Plus, adults may have had more time to develop a tolerance for caffeine.


Logan High School senior Ben Belzer has been drinking energy drinks since middle school.

“It’s kind of like this whole culture with the energy drinks. They just seemed like a cool thing to try out,” said Ben with a laugh. “I feel like I’m describing a drug or something.”

Administrators at Logan High are doing what they can to keep energy drinks out of students’ hands, at least while they’re at school.

No energy drinks are sold on campus, and students aren’t allowed to bring any drinks from home to school, other than water.

“These types of drinks are promoted very heavily out in the media. And I think us, as education officials, the best that we can do is just promote the healthy eating and drinking habits,” said Logan Dean of Students Wally Gnewikow.

“It would be convenient if I was able to go out and buy a Red Bull from the cafeteria or something instead of having to go to Kwik Trip or something. But I mean, I totally understand the policy against it and the sort of stigma it has with it,” said Ben.

But Gnewikow said there’s only so much a school can do once students leave the classroom.

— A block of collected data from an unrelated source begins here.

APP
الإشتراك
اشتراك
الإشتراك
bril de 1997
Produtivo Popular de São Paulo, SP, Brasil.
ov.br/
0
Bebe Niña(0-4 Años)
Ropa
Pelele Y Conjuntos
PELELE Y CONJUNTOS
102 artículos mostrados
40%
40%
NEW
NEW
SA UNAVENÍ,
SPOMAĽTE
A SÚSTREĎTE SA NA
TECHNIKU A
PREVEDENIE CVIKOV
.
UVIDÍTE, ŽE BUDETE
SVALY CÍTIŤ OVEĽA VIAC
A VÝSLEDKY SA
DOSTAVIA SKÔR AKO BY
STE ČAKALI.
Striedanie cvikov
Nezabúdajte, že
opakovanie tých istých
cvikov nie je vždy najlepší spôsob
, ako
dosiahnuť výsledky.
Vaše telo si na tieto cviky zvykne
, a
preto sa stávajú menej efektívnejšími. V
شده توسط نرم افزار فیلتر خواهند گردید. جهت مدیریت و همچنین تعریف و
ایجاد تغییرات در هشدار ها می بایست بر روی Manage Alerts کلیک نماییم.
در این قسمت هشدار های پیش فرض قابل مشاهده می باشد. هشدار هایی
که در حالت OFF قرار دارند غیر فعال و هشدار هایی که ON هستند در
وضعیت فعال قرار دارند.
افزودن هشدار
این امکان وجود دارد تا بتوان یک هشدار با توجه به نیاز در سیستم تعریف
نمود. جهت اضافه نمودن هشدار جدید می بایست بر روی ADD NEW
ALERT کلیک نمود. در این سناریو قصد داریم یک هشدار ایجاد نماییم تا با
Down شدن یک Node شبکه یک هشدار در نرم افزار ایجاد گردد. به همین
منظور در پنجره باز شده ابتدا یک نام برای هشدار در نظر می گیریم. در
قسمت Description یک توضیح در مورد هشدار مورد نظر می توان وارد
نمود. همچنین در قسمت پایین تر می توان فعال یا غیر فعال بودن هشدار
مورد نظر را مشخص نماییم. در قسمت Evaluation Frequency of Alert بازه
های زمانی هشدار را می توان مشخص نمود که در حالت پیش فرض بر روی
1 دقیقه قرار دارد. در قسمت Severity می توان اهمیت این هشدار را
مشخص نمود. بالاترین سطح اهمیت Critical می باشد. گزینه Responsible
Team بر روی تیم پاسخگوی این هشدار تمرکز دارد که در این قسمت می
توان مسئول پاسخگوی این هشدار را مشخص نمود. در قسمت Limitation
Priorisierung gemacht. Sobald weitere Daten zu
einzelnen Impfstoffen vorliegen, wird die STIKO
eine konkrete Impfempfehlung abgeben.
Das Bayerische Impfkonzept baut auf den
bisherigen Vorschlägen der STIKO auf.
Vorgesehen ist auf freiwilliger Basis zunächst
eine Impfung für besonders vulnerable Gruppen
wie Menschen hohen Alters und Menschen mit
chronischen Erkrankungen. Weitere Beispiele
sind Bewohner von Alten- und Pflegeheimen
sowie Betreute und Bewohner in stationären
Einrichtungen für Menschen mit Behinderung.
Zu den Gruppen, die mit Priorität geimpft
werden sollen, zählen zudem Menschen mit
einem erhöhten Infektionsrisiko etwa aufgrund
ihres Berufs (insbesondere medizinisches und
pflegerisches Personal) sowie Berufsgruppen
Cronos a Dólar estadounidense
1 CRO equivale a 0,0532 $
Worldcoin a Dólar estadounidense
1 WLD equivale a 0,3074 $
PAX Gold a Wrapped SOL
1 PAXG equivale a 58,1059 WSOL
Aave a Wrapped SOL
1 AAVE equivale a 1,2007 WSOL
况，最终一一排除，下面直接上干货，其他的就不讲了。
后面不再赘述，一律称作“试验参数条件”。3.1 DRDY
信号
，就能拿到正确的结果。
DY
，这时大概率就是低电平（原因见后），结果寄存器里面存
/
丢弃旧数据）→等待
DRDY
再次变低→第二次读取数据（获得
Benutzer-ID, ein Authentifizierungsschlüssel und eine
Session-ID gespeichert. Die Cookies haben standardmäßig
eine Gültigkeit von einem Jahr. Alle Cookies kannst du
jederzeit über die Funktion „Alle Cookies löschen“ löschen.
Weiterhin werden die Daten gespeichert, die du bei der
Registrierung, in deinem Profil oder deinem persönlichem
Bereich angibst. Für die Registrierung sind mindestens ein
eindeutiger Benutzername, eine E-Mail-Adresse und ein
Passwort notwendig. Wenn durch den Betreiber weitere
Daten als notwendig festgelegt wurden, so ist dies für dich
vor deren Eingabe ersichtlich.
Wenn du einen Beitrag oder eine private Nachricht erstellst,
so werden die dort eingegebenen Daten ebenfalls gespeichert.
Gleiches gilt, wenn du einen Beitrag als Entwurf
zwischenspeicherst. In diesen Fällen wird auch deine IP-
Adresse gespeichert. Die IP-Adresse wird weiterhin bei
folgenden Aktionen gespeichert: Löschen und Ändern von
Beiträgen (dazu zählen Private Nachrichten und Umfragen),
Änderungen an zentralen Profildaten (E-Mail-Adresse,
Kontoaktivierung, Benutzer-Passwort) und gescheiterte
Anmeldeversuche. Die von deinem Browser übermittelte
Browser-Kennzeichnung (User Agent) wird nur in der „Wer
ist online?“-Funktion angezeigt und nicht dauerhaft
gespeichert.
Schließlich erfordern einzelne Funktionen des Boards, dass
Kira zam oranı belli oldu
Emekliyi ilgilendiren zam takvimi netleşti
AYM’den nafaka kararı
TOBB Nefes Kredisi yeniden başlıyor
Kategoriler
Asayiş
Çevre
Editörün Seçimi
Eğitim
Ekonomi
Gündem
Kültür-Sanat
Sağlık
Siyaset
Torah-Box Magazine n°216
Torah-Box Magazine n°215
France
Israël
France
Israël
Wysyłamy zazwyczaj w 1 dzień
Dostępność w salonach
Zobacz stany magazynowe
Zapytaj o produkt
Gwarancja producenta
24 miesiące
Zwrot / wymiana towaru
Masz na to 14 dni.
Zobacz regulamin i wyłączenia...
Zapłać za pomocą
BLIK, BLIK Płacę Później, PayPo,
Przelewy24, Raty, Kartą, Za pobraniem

“We can’t run everybody’s lives away from school. We can just do what we can do here on school grounds,” said Gnewikow.

In the short run, an energy drink consumer may not feel any negative health effects. But Strosahl said in the long run, the large amount of sugar and calories can contribute to health problems like obesity and diabetes.

An energy drink can contain two or three times as much caffeine as a cup of coffee.